A word-for-word restatement of every entry is what is needed here.

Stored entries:
───
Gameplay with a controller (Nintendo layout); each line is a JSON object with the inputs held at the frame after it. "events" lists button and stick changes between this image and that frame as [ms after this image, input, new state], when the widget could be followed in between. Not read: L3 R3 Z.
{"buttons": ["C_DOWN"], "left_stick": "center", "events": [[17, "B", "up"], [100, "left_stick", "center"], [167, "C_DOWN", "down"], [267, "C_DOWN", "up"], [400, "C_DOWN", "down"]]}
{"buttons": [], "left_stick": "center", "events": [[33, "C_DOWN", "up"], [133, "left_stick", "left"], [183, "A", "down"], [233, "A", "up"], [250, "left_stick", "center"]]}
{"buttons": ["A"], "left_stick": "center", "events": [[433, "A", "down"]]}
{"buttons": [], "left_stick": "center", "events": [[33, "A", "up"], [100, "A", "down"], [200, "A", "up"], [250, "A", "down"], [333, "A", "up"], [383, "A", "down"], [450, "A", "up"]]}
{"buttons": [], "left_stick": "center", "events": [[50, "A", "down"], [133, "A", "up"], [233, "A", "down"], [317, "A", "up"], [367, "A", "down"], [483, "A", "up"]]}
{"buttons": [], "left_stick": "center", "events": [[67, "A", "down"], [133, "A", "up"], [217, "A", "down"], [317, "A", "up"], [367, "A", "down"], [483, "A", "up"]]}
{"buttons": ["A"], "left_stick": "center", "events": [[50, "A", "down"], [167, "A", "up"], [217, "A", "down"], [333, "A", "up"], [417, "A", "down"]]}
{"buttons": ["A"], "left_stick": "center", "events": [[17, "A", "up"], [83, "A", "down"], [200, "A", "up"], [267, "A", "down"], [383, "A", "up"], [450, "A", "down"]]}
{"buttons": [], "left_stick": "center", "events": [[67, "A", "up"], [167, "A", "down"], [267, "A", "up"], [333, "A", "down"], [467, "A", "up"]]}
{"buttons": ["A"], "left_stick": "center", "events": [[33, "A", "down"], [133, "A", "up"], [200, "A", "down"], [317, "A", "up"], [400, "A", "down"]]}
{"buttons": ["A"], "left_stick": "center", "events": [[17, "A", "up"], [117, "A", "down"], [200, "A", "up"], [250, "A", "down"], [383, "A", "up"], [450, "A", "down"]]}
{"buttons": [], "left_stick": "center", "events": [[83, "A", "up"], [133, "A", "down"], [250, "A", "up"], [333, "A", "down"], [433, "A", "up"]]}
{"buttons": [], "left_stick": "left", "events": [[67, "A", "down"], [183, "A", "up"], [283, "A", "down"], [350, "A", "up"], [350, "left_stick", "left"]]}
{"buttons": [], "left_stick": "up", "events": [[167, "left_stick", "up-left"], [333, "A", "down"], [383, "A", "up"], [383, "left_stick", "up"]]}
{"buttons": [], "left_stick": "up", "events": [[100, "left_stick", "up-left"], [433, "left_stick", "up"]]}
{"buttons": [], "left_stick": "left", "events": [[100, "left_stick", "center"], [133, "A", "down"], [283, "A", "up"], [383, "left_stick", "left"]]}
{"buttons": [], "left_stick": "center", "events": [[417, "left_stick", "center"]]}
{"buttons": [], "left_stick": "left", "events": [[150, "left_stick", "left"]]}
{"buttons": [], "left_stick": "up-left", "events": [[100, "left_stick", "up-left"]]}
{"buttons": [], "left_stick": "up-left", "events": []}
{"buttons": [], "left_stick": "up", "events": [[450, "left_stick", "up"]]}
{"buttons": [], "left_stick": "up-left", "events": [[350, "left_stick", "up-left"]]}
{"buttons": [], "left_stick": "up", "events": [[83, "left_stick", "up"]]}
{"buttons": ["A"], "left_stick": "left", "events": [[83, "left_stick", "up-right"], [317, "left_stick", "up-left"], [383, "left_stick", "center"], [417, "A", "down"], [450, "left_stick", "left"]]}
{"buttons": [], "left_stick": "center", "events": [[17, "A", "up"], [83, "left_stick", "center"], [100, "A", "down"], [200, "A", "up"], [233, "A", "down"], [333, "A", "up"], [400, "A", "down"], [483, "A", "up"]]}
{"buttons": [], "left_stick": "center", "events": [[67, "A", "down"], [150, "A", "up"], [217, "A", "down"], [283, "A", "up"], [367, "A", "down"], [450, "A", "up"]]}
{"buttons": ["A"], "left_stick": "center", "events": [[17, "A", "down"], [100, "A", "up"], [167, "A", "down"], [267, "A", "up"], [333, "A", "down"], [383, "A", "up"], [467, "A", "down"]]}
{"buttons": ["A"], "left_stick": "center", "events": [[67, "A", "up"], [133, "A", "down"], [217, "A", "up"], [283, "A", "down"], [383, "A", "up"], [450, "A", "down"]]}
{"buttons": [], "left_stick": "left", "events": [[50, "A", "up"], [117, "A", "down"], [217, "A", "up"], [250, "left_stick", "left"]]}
───
Response
Gameplay with a controller (Nintendo layout); each line is a JSON object with the inputs held at the frame after it. "events" lists button and stick changes between this image and that frame as [ms after this image, input, new state], when the widget could be followed in between. Not read: L3 R3 Z.
{"buttons": ["C_DOWN"], "left_stick": "center", "events": [[17, "B", "up"], [100, "left_stick", "center"], [167, "C_DOWN", "down"], [267, "C_DOWN", "up"], [400, "C_DOWN", "down"]]}
{"buttons": [], "left_stick": "center", "events": [[33, "C_DOWN", "up"], [133, "left_stick", "left"], [183, "A", "down"], [233, "A", "up"], [250, "left_stick", "center"]]}
{"buttons": ["A"], "left_stick": "center", "events": [[433, "A", "down"]]}
{"buttons": [], "left_stick": "center", "events": [[33, "A", "up"], [100, "A", "down"], [200, "A", "up"], [250, "A", "down"], [333, "A", "up"], [383, "A", "down"], [450, "A", "up"]]}
{"buttons": [], "left_stick": "center", "events": [[50, "A", "down"], [133, "A", "up"], [233, "A", "down"], [317, "A", "up"], [367, "A", "down"], [483, "A", "up"]]}
{"buttons": [], "left_stick": "center", "events": [[67, "A", "down"], [133, "A", "up"], [217, "A", "down"], [317, "A", "up"], [367, "A", "down"], [483, "A", "up"]]}
{"buttons": ["A"], "left_stick": "center", "events": [[50, "A", "down"], [167, "A", "up"], [217, "A", "down"], [333, "A", "up"], [417, "A", "down"]]}
{"buttons": ["A"], "left_stick": "center", "events": [[17, "A", "up"], [83, "A", "down"], [200, "A", "up"], [267, "A", "down"], [383, "A", "up"], [450, "A", "down"]]}
{"buttons": [], "left_stick": "center", "events": [[67, "A", "up"], [167, "A", "down"], [267, "A", "up"], [333, "A", "down"], [467, "A", "up"]]}
{"buttons": ["A"], "left_stick": "center", "events": [[33, "A", "down"], [133, "A", "up"], [200, "A", "down"], [317, "A", "up"], [400, "A", "down"]]}
{"buttons": ["A"], "left_stick": "center", "events": [[17, "A", "up"], [117, "A", "down"], [200, "A", "up"], [250, "A", "down"], [383, "A", "up"], [450, "A", "down"]]}
{"buttons": [], "left_stick": "center", "events": [[83, "A", "up"], [133, "A", "down"], [250, "A", "up"], [333, "A", "down"], [433, "A", "up"]]}
{"buttons": [], "left_stick": "left", "events": [[67, "A", "down"], [183, "A", "up"], [283, "A", "down"], [350, "A", "up"], [350, "left_stick", "left"]]}
{"buttons": [], "left_stick": "up", "events": [[167, "left_stick", "up-left"], [333, "A", "down"], [383, "A", "up"], [383, "left_stick", "up"]]}
{"buttons": [], "left_stick": "up", "events": [[100, "left_stick", "up-left"], [433, "left_stick", "up"]]}
{"buttons": [], "left_stick": "left", "events": [[100, "left_stick", "center"], [133, "A", "down"], [283, "A", "up"], [383, "left_stick", "left"]]}
{"buttons": [], "left_stick": "center", "events": [[417, "left_stick", "center"]]}
{"buttons": [], "left_stick": "left", "events": [[150, "left_stick", "left"]]}
{"buttons": [], "left_stick": "up-left", "events": [[100, "left_stick", "up-left"]]}
{"buttons": [], "left_stick": "up-left", "events": []}
{"buttons": [], "left_stick": "up", "events": [[450, "left_stick", "up"]]}
{"buttons": [], "left_stick": "up-left", "events": [[350, "left_stick", "up-left"]]}
{"buttons": [], "left_stick": "up", "events": [[83, "left_stick", "up"]]}
{"buttons": ["A"], "left_stick": "left", "events": [[83, "left_stick", "up-right"], [317, "left_stick", "up-left"], [383, "left_stick", "center"], [417, "A", "down"], [450, "left_stick", "left"]]}
{"buttons": [], "left_stick": "center", "events": [[17, "A", "up"], [83, "left_stick", "center"], [100, "A", "down"], [200, "A", "up"], [233, "A", "down"], [333, "A", "up"], [400, "A", "down"], [483, "A", "up"]]}
{"buttons": [], "left_stick": "center", "events": [[67, "A", "down"], [150, "A", "up"], [217, "A", "down"], [283, "A", "up"], [367, "A", "down"], [450, "A", "up"]]}
{"buttons": ["A"], "left_stick": "center", "events": [[17, "A", "down"], [100, "A", "up"], [167, "A", "down"], [267, "A", "up"], [333, "A", "down"], [383, "A", "up"], [467, "A", "down"]]}
{"buttons": ["A"], "left_stick": "center", "events": [[67, "A", "up"], [133, "A", "down"], [217, "A", "up"], [283, "A", "down"], [383, "A", "up"], [450, "A", "down"]]}
{"buttons": [], "left_stick": "left", "events": [[50, "A", "up"], [117, "A", "down"], [217, "A", "up"], [250, "left_stick", "left"]]}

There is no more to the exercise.